#### Required action
Copy out, word for word, the full passage below on centrosome abnormalities in pancreatic tissue.

** Opening Quoted passage block **

Despite the recent diagnostic improvements using molecular techniques, there are still difficulties in diagnosing pancreatic cancer, suggesting a definite need for innovative diagnostic modalities (18). Therefore, we examined centrosomes in human pancreatic tissue sections obtained from patients with ductal carcinoma and other pathological states to evaluate whether centrosome abnormalities are specific for cancer cells in situ, and thus the presence of such abnormalities could be a sensitive diagnostic marker. The results demonstrated that almost all pancreatic ductal carcinomas and some adenomas exhibited a striking defect in centrosome profiles, whereas normal pancreatic tissues and ductal cells of chronic pancreatitis tissues did not. These results suggest that centrosome abnormalities can occur early in the multistep process of pancreatic ductal carcinogenesis and that detection of these abnormalities may be of value for assessing the underlying malignant potential in pancreatic lesions.

** Closing Quoted passage block **
** Opening Data to examine block **

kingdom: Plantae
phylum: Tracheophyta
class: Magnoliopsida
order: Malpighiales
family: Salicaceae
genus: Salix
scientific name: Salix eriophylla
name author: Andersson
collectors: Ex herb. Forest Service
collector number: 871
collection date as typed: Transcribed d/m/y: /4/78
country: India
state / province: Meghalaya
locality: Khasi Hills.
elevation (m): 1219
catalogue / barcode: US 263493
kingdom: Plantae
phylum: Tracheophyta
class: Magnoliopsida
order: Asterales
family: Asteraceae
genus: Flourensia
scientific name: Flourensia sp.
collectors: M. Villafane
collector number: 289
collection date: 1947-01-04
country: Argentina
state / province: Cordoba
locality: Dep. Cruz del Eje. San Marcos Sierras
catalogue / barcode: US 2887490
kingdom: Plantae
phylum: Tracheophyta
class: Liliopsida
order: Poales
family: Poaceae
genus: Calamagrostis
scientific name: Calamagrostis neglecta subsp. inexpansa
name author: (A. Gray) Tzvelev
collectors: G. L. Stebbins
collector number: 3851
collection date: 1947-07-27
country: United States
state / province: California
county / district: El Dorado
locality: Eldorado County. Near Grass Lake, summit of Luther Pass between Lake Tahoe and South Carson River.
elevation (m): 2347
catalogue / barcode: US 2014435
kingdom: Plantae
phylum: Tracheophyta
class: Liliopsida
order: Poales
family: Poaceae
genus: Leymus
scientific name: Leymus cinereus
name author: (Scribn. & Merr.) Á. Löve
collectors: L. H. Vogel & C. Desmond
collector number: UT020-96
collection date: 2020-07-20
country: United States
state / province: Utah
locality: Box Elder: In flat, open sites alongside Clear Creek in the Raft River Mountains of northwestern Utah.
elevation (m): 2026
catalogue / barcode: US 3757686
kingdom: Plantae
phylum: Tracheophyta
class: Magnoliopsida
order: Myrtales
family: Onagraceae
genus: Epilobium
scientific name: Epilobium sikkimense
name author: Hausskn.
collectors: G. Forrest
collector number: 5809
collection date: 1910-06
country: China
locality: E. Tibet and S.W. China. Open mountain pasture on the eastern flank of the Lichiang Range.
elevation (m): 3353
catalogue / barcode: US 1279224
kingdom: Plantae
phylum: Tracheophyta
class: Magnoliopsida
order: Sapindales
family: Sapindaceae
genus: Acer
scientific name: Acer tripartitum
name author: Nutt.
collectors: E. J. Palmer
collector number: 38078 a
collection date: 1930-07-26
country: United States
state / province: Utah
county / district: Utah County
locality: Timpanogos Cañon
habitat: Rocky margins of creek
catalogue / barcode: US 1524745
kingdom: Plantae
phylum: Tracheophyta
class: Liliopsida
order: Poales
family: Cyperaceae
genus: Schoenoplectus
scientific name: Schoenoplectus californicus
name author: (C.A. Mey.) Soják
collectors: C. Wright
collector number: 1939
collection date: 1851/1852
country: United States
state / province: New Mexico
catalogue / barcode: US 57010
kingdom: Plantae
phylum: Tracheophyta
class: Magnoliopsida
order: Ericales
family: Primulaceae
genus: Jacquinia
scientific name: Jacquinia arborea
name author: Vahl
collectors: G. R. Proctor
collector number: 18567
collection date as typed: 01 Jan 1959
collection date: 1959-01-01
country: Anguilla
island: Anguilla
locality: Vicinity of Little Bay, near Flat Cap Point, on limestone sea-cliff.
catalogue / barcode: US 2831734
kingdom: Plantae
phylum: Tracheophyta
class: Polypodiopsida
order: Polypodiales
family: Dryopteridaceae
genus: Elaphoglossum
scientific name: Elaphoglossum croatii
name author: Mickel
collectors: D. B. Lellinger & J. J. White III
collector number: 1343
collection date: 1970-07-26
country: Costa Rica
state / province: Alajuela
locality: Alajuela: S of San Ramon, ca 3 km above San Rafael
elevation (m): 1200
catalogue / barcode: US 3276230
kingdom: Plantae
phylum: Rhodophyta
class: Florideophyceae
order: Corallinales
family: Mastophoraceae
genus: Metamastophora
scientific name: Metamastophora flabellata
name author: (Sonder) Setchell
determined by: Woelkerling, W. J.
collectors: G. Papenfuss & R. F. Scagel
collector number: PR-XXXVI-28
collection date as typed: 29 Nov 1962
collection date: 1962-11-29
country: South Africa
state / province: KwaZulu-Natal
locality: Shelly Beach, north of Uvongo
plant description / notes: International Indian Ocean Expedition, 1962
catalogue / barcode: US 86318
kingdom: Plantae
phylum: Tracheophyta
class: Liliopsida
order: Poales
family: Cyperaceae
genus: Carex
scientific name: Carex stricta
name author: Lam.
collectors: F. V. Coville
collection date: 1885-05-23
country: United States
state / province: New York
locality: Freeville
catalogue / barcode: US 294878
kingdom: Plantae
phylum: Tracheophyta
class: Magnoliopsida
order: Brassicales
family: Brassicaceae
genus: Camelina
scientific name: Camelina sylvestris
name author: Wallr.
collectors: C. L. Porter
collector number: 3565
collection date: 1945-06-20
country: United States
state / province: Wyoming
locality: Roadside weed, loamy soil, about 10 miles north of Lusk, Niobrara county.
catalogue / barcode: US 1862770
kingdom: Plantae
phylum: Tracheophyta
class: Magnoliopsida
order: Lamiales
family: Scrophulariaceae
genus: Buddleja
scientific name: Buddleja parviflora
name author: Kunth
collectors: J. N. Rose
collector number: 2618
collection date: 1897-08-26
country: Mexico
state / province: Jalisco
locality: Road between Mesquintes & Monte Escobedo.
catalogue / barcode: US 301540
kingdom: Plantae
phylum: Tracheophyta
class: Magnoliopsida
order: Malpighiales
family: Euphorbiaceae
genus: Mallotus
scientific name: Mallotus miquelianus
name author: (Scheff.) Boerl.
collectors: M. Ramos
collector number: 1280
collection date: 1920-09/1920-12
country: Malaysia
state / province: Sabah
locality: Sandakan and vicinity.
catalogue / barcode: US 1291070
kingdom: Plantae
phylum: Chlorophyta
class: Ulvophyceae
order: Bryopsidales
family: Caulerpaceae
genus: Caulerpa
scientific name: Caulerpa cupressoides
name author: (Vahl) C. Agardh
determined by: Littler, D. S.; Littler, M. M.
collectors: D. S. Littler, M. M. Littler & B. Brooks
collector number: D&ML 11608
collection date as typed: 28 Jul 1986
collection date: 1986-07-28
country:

** Closing Data to examine block **

#### Completed exercise
Despite the recent diagnostic improvements using molecular techniques, there are still difficulties in diagnosing pancreatic cancer, suggesting a definite need for innovative diagnostic modalities (18). Therefore, we examined centrosomes in human pancreatic tissue sections obtained from patients with ductal carcinoma and other pathological states to evaluate whether centrosome abnormalities are specific for cancer cells in situ, and thus the presence of such abnormalities could be a sensitive diagnostic marker. The results demonstrated that almost all pancreatic ductal carcinomas and some adenomas exhibited a striking defect in centrosome profiles, whereas normal pancreatic tissues and ductal cells of chronic pancreatitis tissues did not. These results suggest that centrosome abnormalities can occur early in the multistep process of pancreatic ductal carcinogenesis and that detection of these abnormalities may be of value for assessing the underlying malignant potential in pancreatic lesions.